For the past few years Princeton coach Courtney Banghart was nervous before the Penn game.
The Ivy League championship had come down to those two teams and losing the first one of their two meetings in early January would leave little margin of error for the rest of the 14-game conference season. Now with the league holding its first-ever postseason tournament, losing the opener to Penn on Saturday isn't as bad as it used to be. Well of course except for losing to your rival that is.
"You got two chances and they knock you out once, you're playing behind the whole rest of the year and someone knocks them off and all that crap," Banghart said after the 62-57 loss to their rival. "I said before the game to Mike (McLaughlin) I haven't been so unnervous for an Ivy League basketball game in 20 years."
Both coaches love the idea of the postseason tournament, which will be held at the historic Palestra in March with the top four teams playing in it. Even though Saturday's game may not have had the postseason implications of previous years, the rivalry is still flourishing.
"It's just different, but I don't think it makes it any less special than it is," Penn coach McLaughlin said. "This was a really important game — it's been for both of us — I think it took away the onus of this is something you have to get, this is important, her and I did talk about that, but every conference is like that, they have playoffs, but that doesn't take away what's important."

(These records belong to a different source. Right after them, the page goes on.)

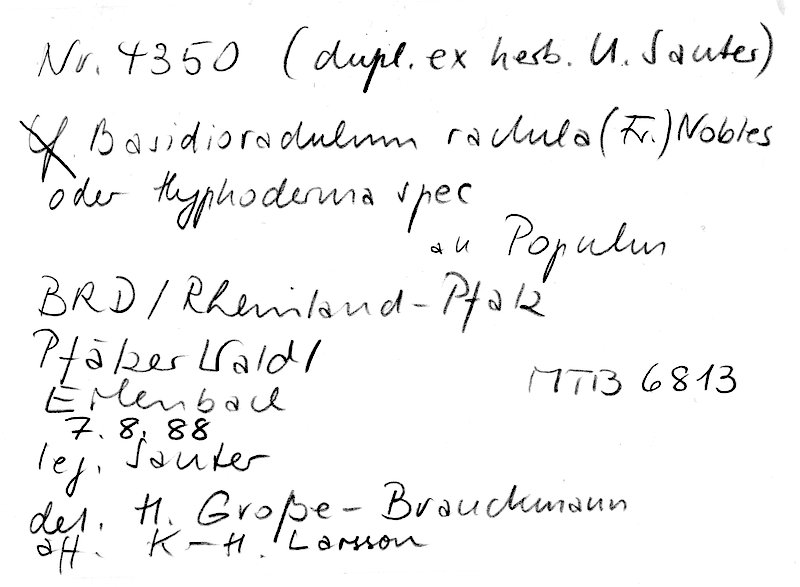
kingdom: Plantae
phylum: Tracheophyta
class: Magnoliopsida
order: Malpighiales
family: Salicaceae
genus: Populus
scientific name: Populus
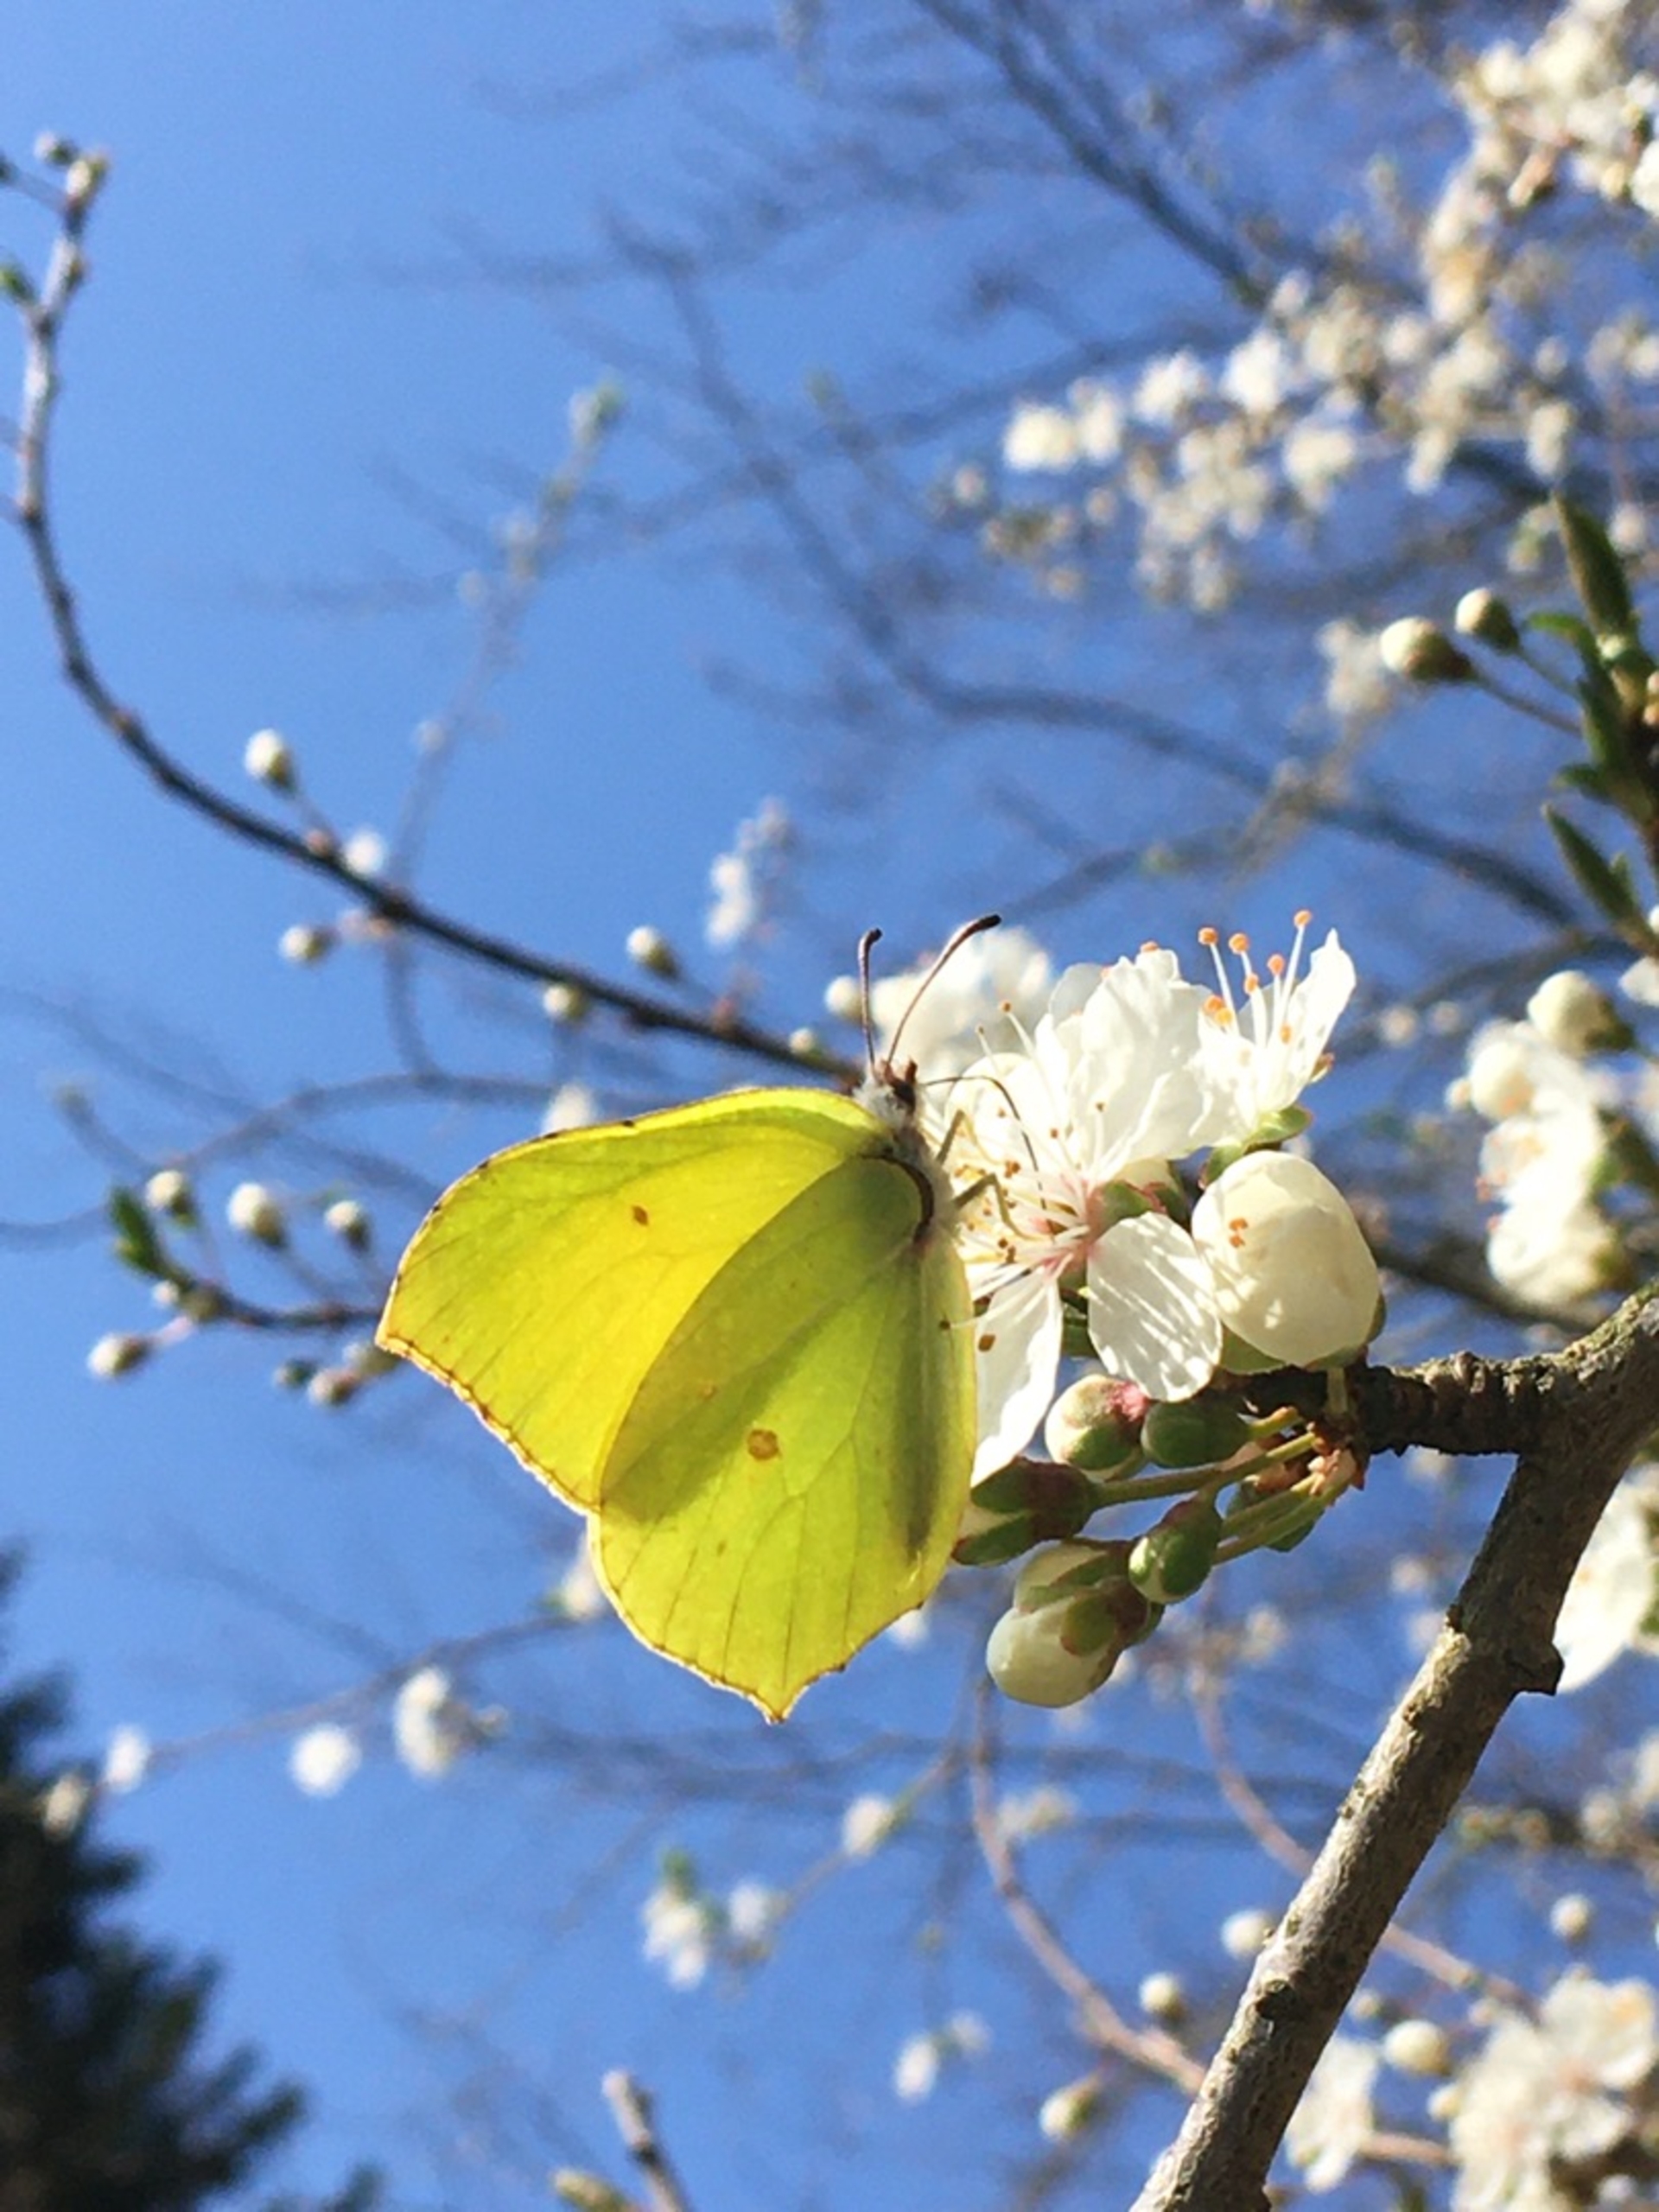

The postseason tournament also gives hope to all the teams in the league. One bad weekend won't destroy postseason aspirations.
"The tournament allows a little room for error early," first-year Columbia coach Megan Griffith said. "It allows teams that are maturing the chance to do that. You hope you're playing your best basketball in March and this allows you to have potentially one bad weekend early on."
Griffith played at Columbia and also was an assistant at Princeton for the last few years when they dominated the league. She doesn't see this year's Ivy League being a one-team race.
"I don't think .500 would be a terrible record in our league this season," she said. "Nobody's going to be perfect. I think honestly this season a team that goes .500 has a chance to be fourth place or tied for it."
Penn has the best shot at running through the league as the Quakers return all five starters from last season's championship team. Yet, they will face potential challenges from Princeton and Harvard, which went 11-1 in the non-conference season and is led by two stellar freshmen.
The Crimson won their first league game by five points over rival Dartmouth.
The rest of the Ivy League gets underway next weekend.